À près de 40 ans, muni du tout premier visa délivré à un citoyen chinois pour entrer en Espagne, un vétérinaire est arrivé dans le pays pour rejoindre son père et son oncle. Son premier boulot n’avait rien à voir ni avec sa formation clinique ni avec l’hôtellerie : il a commencé à travailler dans le mythique théâtre itinérant de Manolita Chen, un spectacle de variétés très populaire à l’époque qui mêlait cabaret, burlesque et numéros périlleux avec des trapézistes et des lancers de poignards volants.
L’ambiance nomade du cirque et les risques propres au monde du spectacle ne lui offraient pas la stabilité qu’il recherchait en émigrant. Après avoir quitté les chapiteaux, il a commencé à travailler dans un restaurant tenu par des Taïwanais. C’est là qu’il a remarqué un détail qui allait marquer son avenir entrepreneurial : la cuisine chinoise était une véritable inconnue pour le public local.

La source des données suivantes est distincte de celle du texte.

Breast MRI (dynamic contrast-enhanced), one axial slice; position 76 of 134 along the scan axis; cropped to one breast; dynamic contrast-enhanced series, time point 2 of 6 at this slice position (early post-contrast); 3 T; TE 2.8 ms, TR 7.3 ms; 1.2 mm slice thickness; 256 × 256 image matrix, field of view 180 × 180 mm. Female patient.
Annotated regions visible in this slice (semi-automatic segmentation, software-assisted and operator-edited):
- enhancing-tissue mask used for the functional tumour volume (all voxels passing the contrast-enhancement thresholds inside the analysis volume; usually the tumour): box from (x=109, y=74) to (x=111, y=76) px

La première Grande Muraille à Meléndez Valdés
C’est avec cette idée en tête qu’il a ouvert, dans les années 70, le restaurant Gran Muralla, en inaugurant son premier établissement rue Meléndez Valdés. L’entreprise a connu un excellent succès commercial, qui a coïncidé avec une période historique de transition dans les deux pays. Après le franquisme, l’Espagne avait besoin de main-d’œuvre nouvelle, tandis qu’en Chine, après la mort de Mao, de nombreux citoyens cherchaient des alternatives pour améliorer leur qualité de vie.
La prospérité du restaurant madrilène ne tarda pas à parvenir aux oreilles des habitants de Qingtian, le village natal du fondateur. Parmi les voisins, le bruit commença à courir qu’il existait une réelle opportunité de prospérer dans la capitale espagnole. L’impact fut tel que la simple carte de visite du Gran Muralla devint le document que de nombreux immigrants présentaient pour demander leur visa en Chine, prouvant ainsi qu’ils se rendaient à Madrid avec une destination et un objectif précis.
Un réseau d’accueil à Barajas
Cet effet d’appel a généré un flux migratoire continu qui a obligé à mettre en place une structure d’accueil improvisée mais efficace. Le pionnier de ce mouvement demandait à son fils de se rendre à l’aéroport de Barajas jusqu’à deux fois par semaine avec une mission bien précise : s’il voyait un compatriote perdu dans le terminal, il devait aller le chercher et l’emmener avec eux. Une fois en ville, la famille leur fournissait un logement, des vêtements et du travail, tissant ainsi les premiers liens d’une communauté qui finirait par s’enraciner dans la capitale.